──────── Collected material
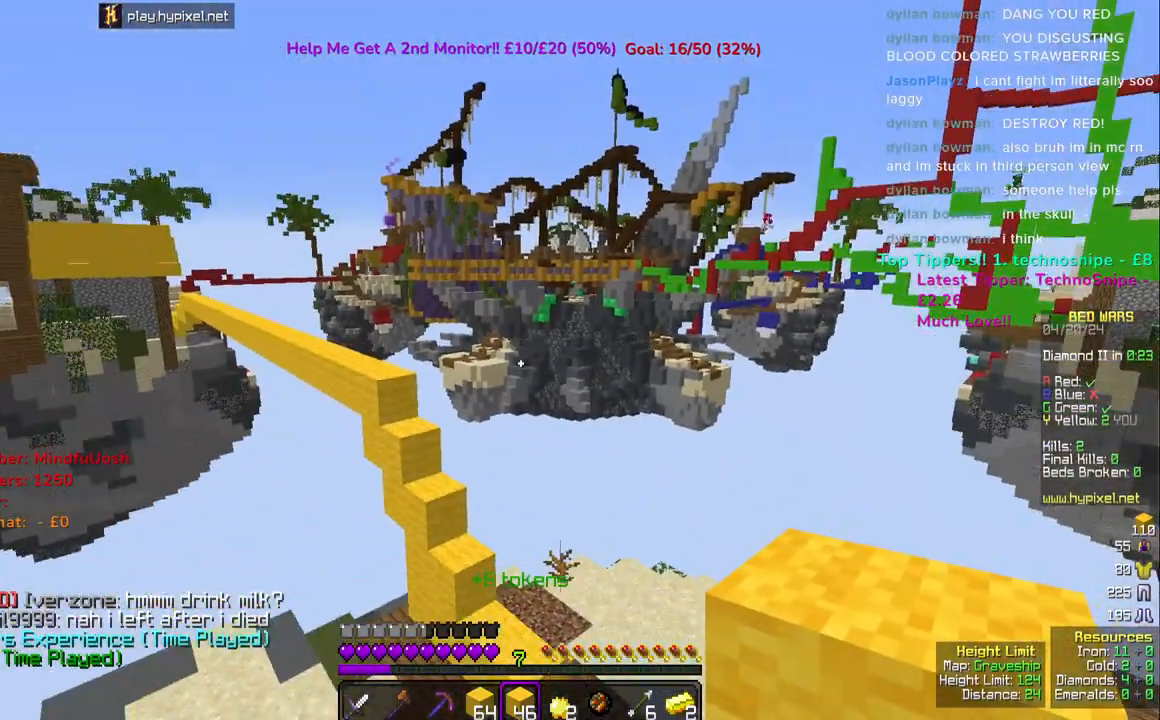
{"keys": [], "mouse": [], "events": []}
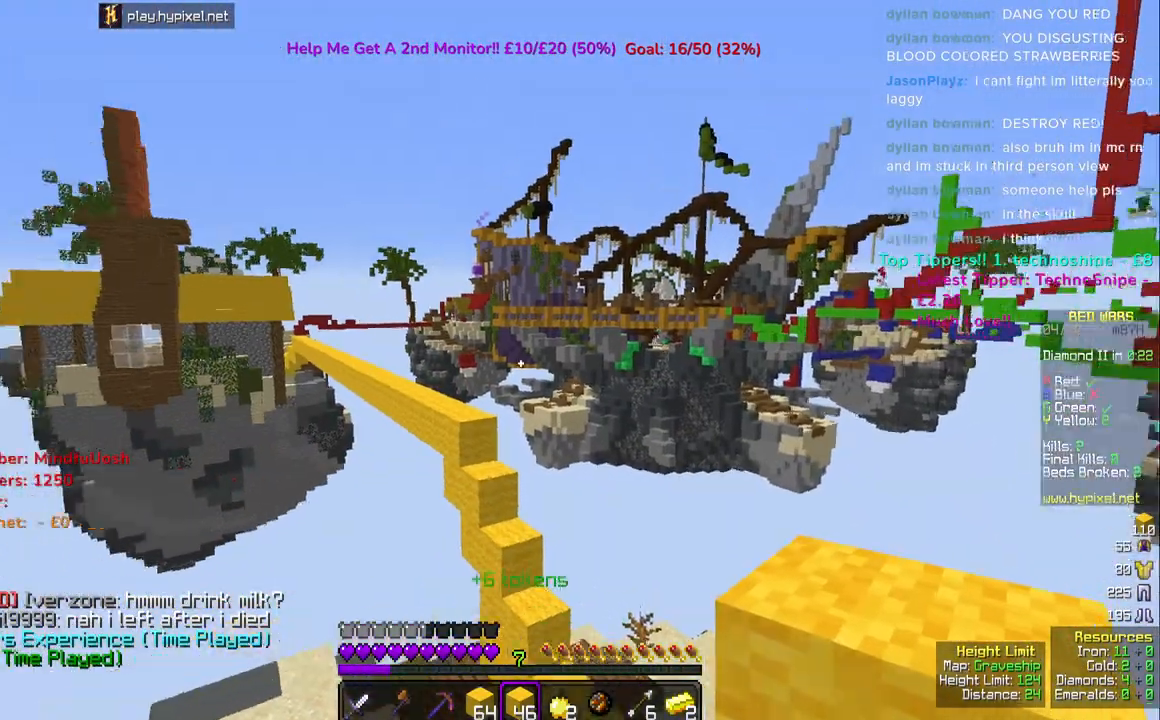
{"keys": [], "mouse": [], "events": []}
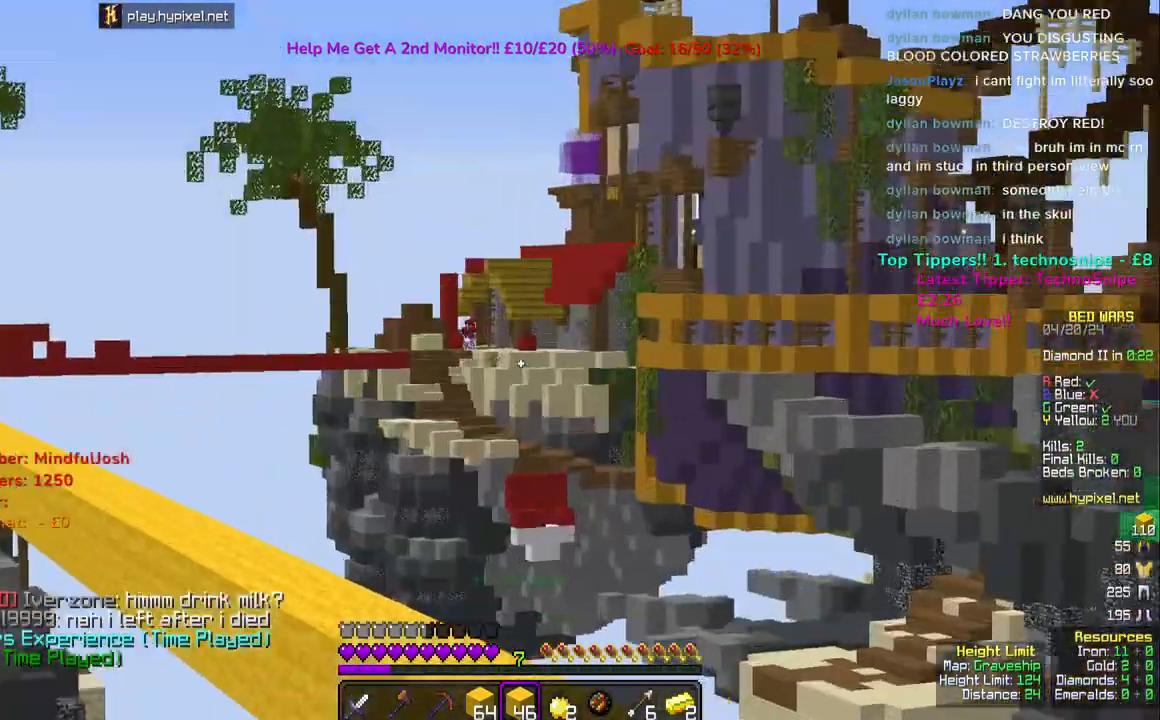
{"keys": [], "mouse": [], "events": []}
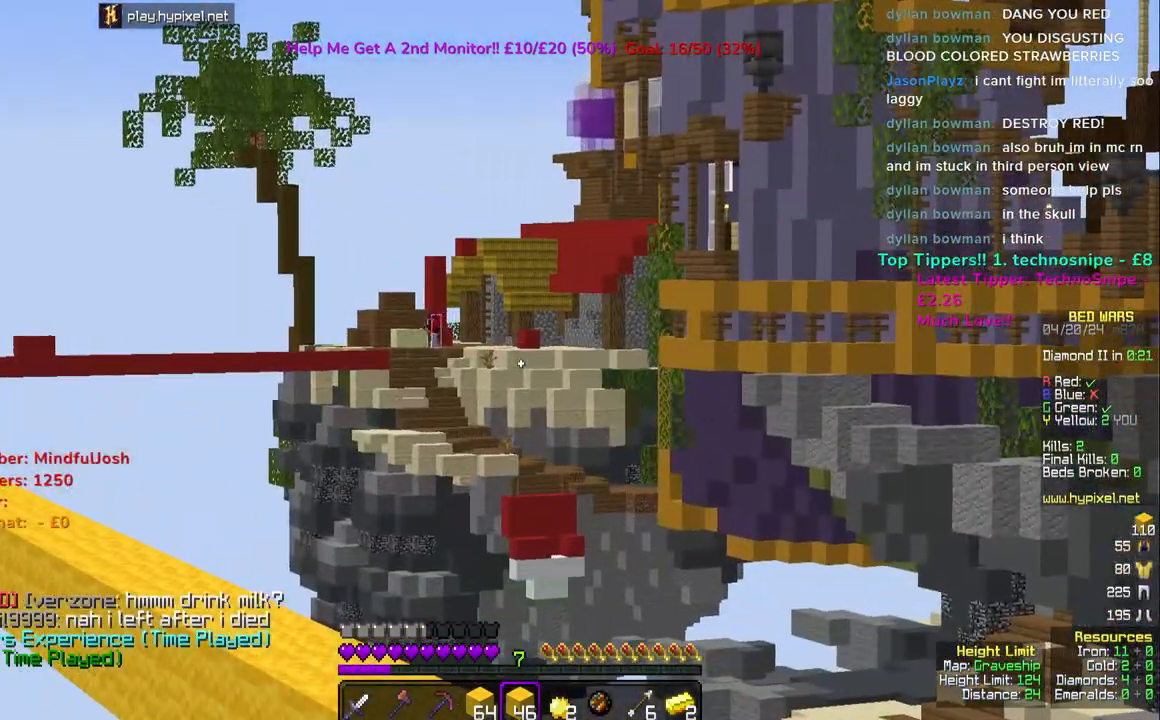
{"keys": [], "mouse": [], "events": []}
────────────────
*Your instructions*: Would you transcribe all of the data exactly, omitting any pictures?

*Written answer*:
{"keys": [], "mouse": [], "events": []}
{"keys": [], "mouse": [], "events": []}
{"keys": [], "mouse": [], "events": []}
{"keys": [], "mouse": [], "events": []}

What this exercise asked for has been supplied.